BEGIN Supplied text
Green tea contains a super-powerful antioxidant called epigallocatechin-3-gallate (EGCG) that research has shown can offer some protection against several different kinds of cancer, including colon cancer.
For example, in one study when cancer-prone mice were given green tea for twelve weeks they developed significantly fewer colon tumors than control mice, according to a study published in the journal Carcinogensis. And a number of studies on human colon cancer cells suggest that EGCG not only can help prevent the spread of cancer cells, it could even trigger some of the cancer cells to die.
Try adding several cups of EGCG-rich green tea to your daily routine. There are green tea supplements available too.
What you’re really after here is the calcium found in wild caught oily fish. In the Nurses’ Health Study participants who got more than 700 milligrams (mg) of calcium a day had up to a 45 percent reduced risk of colon cancer, compared to the folks who got 500 mg or less.
A couple of rainbow trout fillets will provide you with around 246 mg of this vital mineral. Other oily fish such as smoked salmon, swordfish and mackerel are great sources too. And just a single tablespoon of cod liver oil a day will provide you with a stunning 13,600 milligrams.
END Supplied text
Exercise instructions> Transcribe the full passage on green tea, oily fish and colon cancer word for word. The lines that come after this passage are not needed for this work.
BEGIN Source information
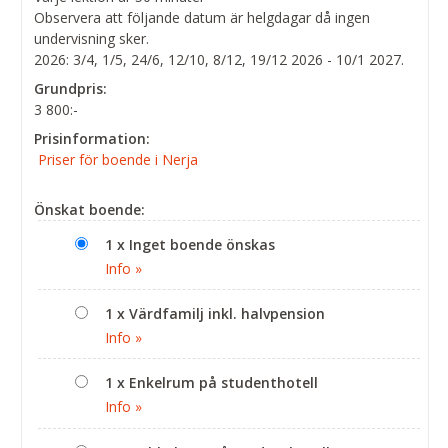
Observera att följande datum är helgdagar då ingen
undervisning sker.
2026: 3/4, 1/5, 24/6, 12/10, 8/12, 19/12 2026 - 10/1 2027.
Grundpris:
3 800:-
Prisinformation:
Priser för boende i Nerja
Önskat boende:
1 x Inget boende önskas
Info »
1 x Värdfamilj inkl. halvpension
Info »
1 x Enkelrum på studenthotell
Info »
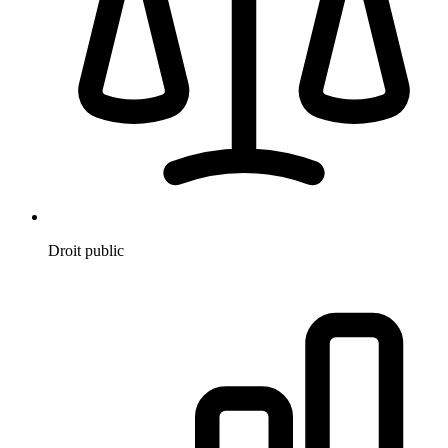
Droit public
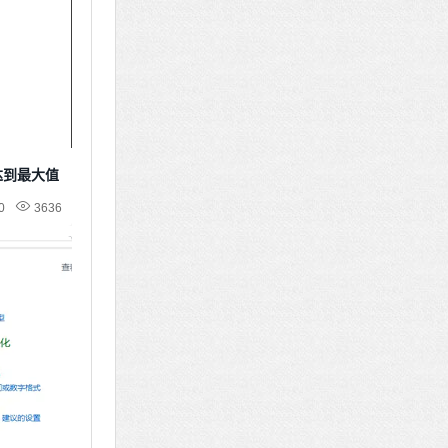
达到最大值
0
3636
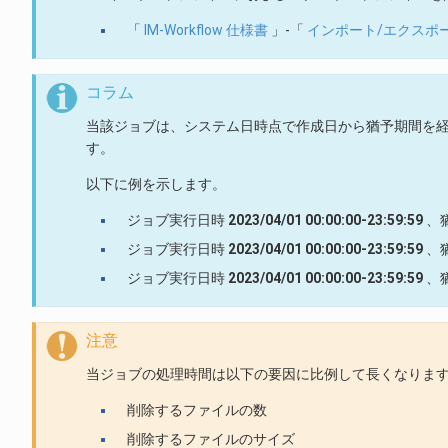
「
IM-Workflow 仕様書
」-「
インポート/エクスポ
コラム
当該ジョブは、システム日時点で作成日から猶予期間を
す。
以下に例を示します。
ジョブ実行日時
2023/04/01 00:00:00-23:59:59
、
ジョブ実行日時
2023/04/01 00:00:00-23:59:59
、
ジョブ実行日時
2023/04/01 00:00:00-23:59:59
、
注意
当ジョブの処理時間は以下の要因に比例して長くなりま
削除するファイルの数
削除するファイルのサイズ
END Source information
Response for this exercise>
Green tea contains a super-powerful antioxidant called epigallocatechin-3-gallate (EGCG) that research has shown can offer some protection against several different kinds of cancer, including colon cancer.
For example, in one study when cancer-prone mice were given green tea for twelve weeks they developed significantly fewer colon tumors than control mice, according to a study published in the journal Carcinogensis. And a number of studies on human colon cancer cells suggest that EGCG not only can help prevent the spread of cancer cells, it could even trigger some of the cancer cells to die.
Try adding several cups of EGCG-rich green tea to your daily routine. There are green tea supplements available too.
What you’re really after here is the calcium found in wild caught oily fish. In the Nurses’ Health Study participants who got more than 700 milligrams (mg) of calcium a day had up to a 45 percent reduced risk of colon cancer, compared to the folks who got 500 mg or less.
A couple of rainbow trout fillets will provide you with around 246 mg of this vital mineral. Other oily fish such as smoked salmon, swordfish and mackerel are great sources too. And just a single tablespoon of cod liver oil a day will provide you with a stunning 13,600 milligrams.